Your goal
All lines below between the line with "ring dip: (454, 287)" and the line with "thumb ip: (339, 145)", including both, must be copied exactly, and the pictures must be omitted.

::::::::::

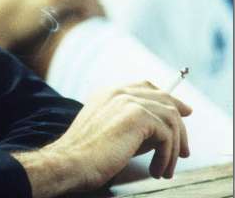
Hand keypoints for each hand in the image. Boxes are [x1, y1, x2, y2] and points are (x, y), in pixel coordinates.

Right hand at [14, 82, 191, 197]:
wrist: (71, 161)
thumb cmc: (87, 154)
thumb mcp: (111, 132)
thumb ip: (134, 125)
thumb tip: (166, 132)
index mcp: (109, 93)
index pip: (146, 86)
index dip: (169, 100)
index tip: (183, 114)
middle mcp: (119, 91)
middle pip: (166, 99)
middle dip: (180, 127)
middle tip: (184, 152)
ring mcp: (128, 101)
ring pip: (171, 118)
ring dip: (174, 148)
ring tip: (165, 169)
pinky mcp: (138, 115)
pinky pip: (168, 135)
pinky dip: (167, 156)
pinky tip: (157, 169)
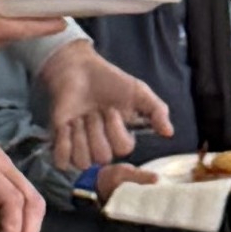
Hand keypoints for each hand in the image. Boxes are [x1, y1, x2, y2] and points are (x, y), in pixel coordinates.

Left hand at [45, 47, 174, 176]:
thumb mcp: (139, 93)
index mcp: (121, 140)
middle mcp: (102, 148)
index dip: (115, 128)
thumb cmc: (110, 81)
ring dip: (80, 134)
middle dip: (96, 128)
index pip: (123, 149)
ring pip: (82, 161)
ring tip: (79, 117)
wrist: (79, 69)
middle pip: (102, 156)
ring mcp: (81, 148)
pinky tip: (67, 125)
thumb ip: (156, 111)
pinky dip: (64, 141)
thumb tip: (169, 133)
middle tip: (93, 111)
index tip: (111, 109)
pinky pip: (62, 161)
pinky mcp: (61, 145)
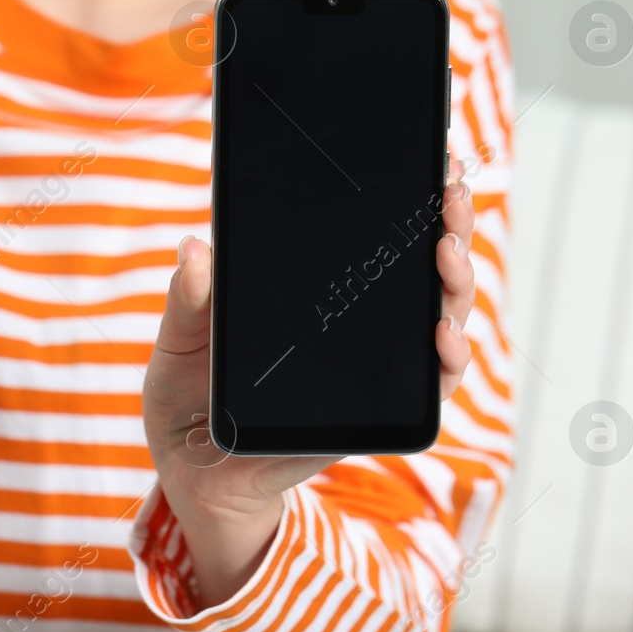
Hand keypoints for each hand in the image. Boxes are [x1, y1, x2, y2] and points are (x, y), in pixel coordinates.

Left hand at [142, 160, 477, 608]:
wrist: (188, 470)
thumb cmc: (188, 396)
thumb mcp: (179, 341)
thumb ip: (188, 301)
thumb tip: (194, 248)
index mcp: (314, 295)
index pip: (377, 240)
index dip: (413, 201)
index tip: (434, 161)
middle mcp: (355, 328)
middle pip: (422, 272)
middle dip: (448, 228)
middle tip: (448, 195)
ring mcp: (369, 372)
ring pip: (437, 322)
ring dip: (454, 287)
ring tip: (447, 254)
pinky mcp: (371, 418)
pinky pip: (424, 392)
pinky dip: (444, 364)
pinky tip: (443, 338)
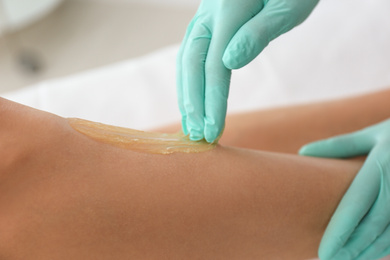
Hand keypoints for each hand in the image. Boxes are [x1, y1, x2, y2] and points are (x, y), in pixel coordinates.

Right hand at [177, 0, 318, 141]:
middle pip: (191, 64)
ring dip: (186, 93)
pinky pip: (191, 52)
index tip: (214, 130)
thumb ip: (259, 32)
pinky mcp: (207, 20)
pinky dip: (189, 78)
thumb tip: (229, 62)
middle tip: (198, 135)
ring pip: (185, 59)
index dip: (212, 100)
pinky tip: (192, 96)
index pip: (214, 65)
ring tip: (190, 123)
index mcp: (228, 9)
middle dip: (193, 102)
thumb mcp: (287, 5)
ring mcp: (204, 15)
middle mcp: (208, 13)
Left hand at [299, 119, 389, 259]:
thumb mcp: (371, 135)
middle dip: (351, 247)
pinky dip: (386, 244)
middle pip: (373, 224)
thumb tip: (302, 152)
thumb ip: (339, 145)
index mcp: (380, 164)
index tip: (322, 251)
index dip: (339, 230)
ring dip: (369, 251)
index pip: (355, 204)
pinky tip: (371, 252)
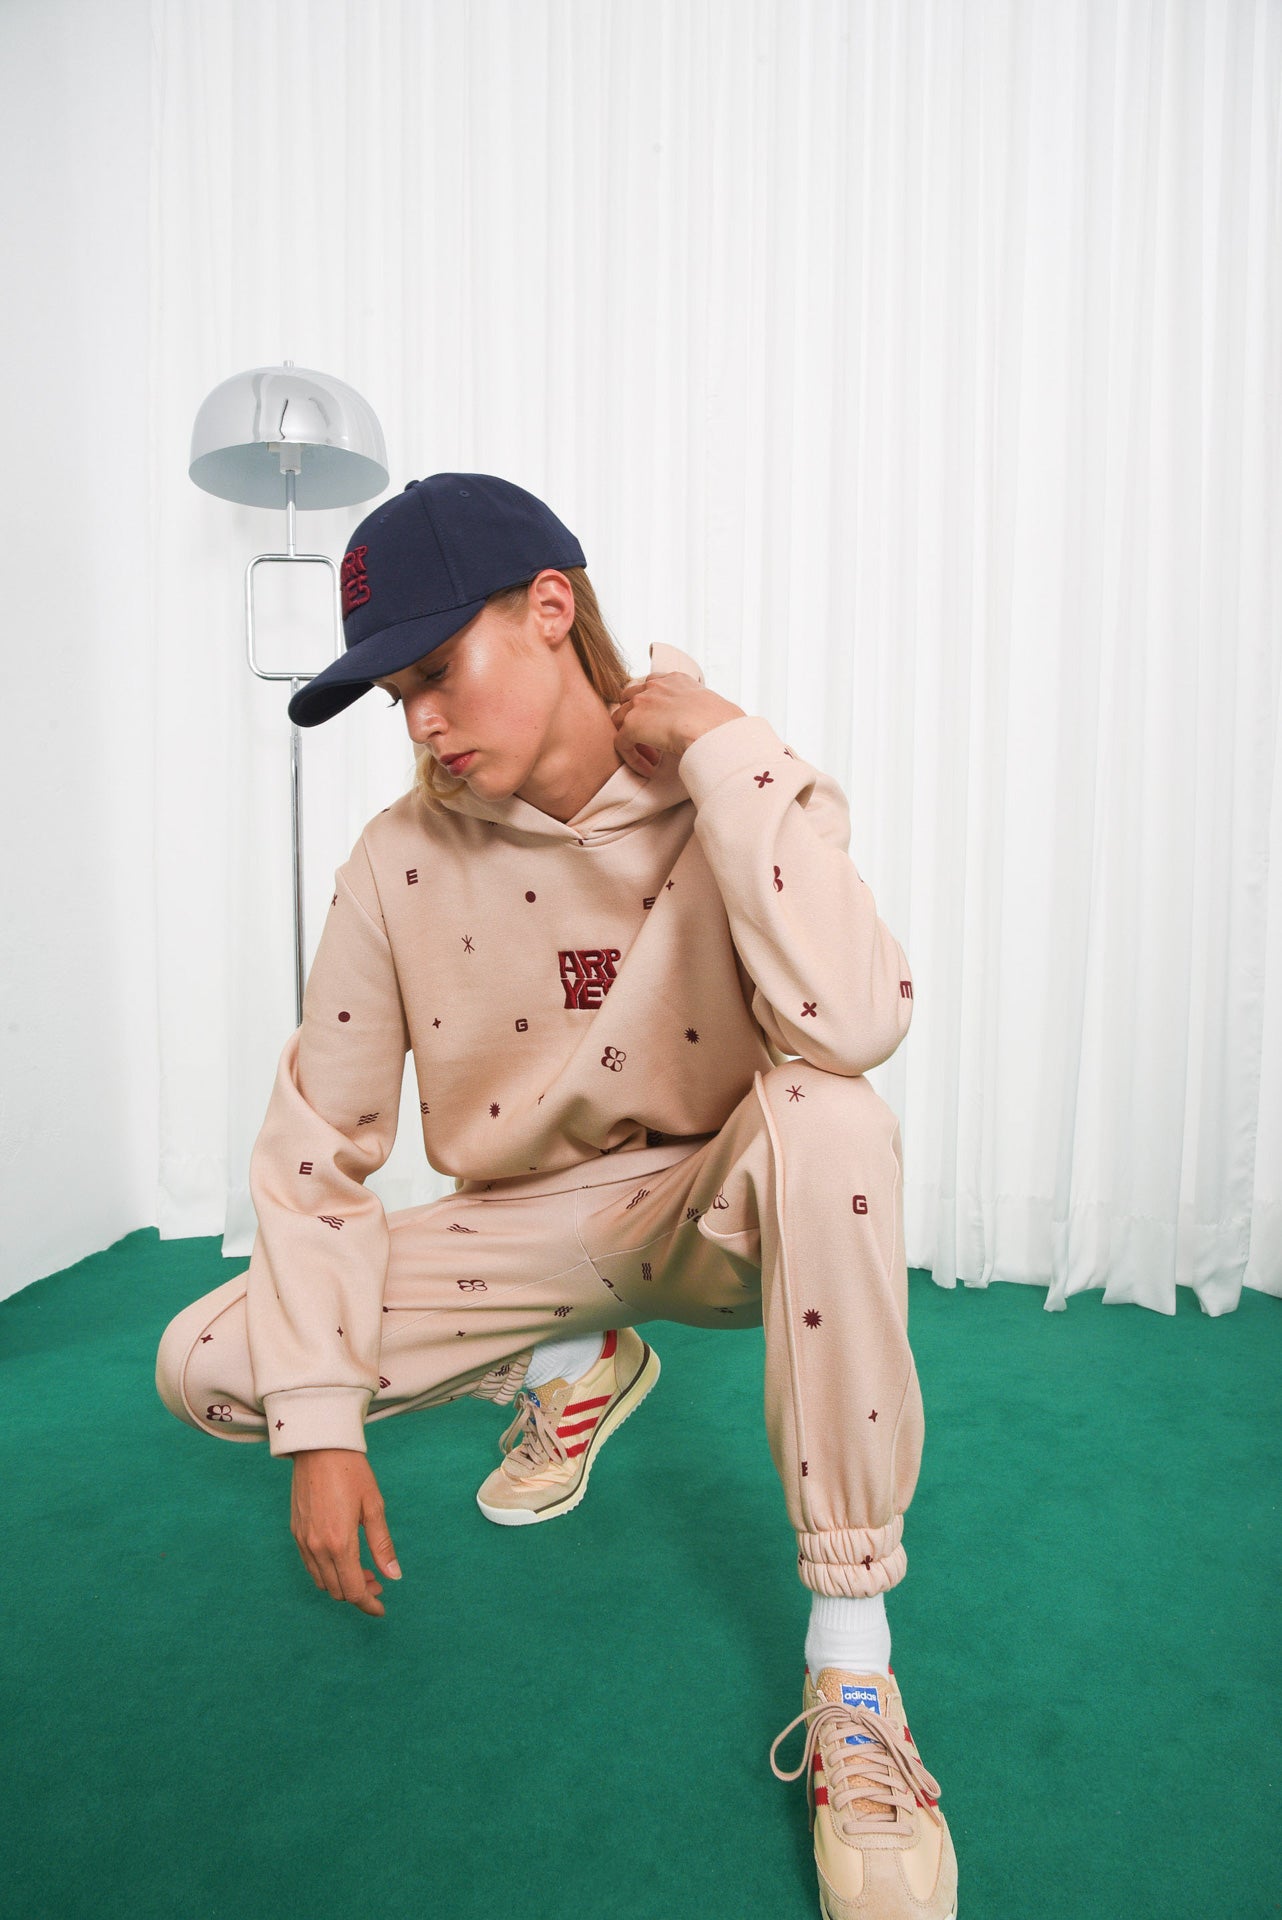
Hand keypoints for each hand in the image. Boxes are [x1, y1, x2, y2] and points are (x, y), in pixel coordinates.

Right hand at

::::::::::

Reply
ring dip: (454, 287)
ring tip: (447, 254)
pinky mcp: (371, 418)
pinky pip: (424, 392)
pinky dip: (444, 364)
pinky tip: (443, 338)
Hand keypoints for each hand in the image. Boxes are [x1, y1, x2, y2] and points are (x, y), in pixel coordinates.

Right hand at [177, 0, 318, 141]:
middle pip: (191, 64)
ring dip: (186, 93)
pinky pip: (191, 52)
index tip: (214, 130)
thumb ip: (259, 32)
pinky mcp: (207, 20)
pinky dip: (189, 78)
thumb tip: (229, 62)
middle tip: (198, 135)
ring pip: (185, 59)
index dip: (212, 100)
pinky tip: (192, 96)
index pip: (214, 65)
ring tip: (190, 123)
index mcp: (228, 9)
middle dip: (193, 102)
thumb mcp: (287, 5)
ring mcp: (204, 15)
middle mcp: (208, 13)
Left hand at [299, 119, 389, 259]:
thumb mcp: (371, 135)
middle dip: (351, 247)
pinky dip: (386, 244)
middle pip: (373, 224)
thumb tip: (302, 152)
thumb ip: (339, 145)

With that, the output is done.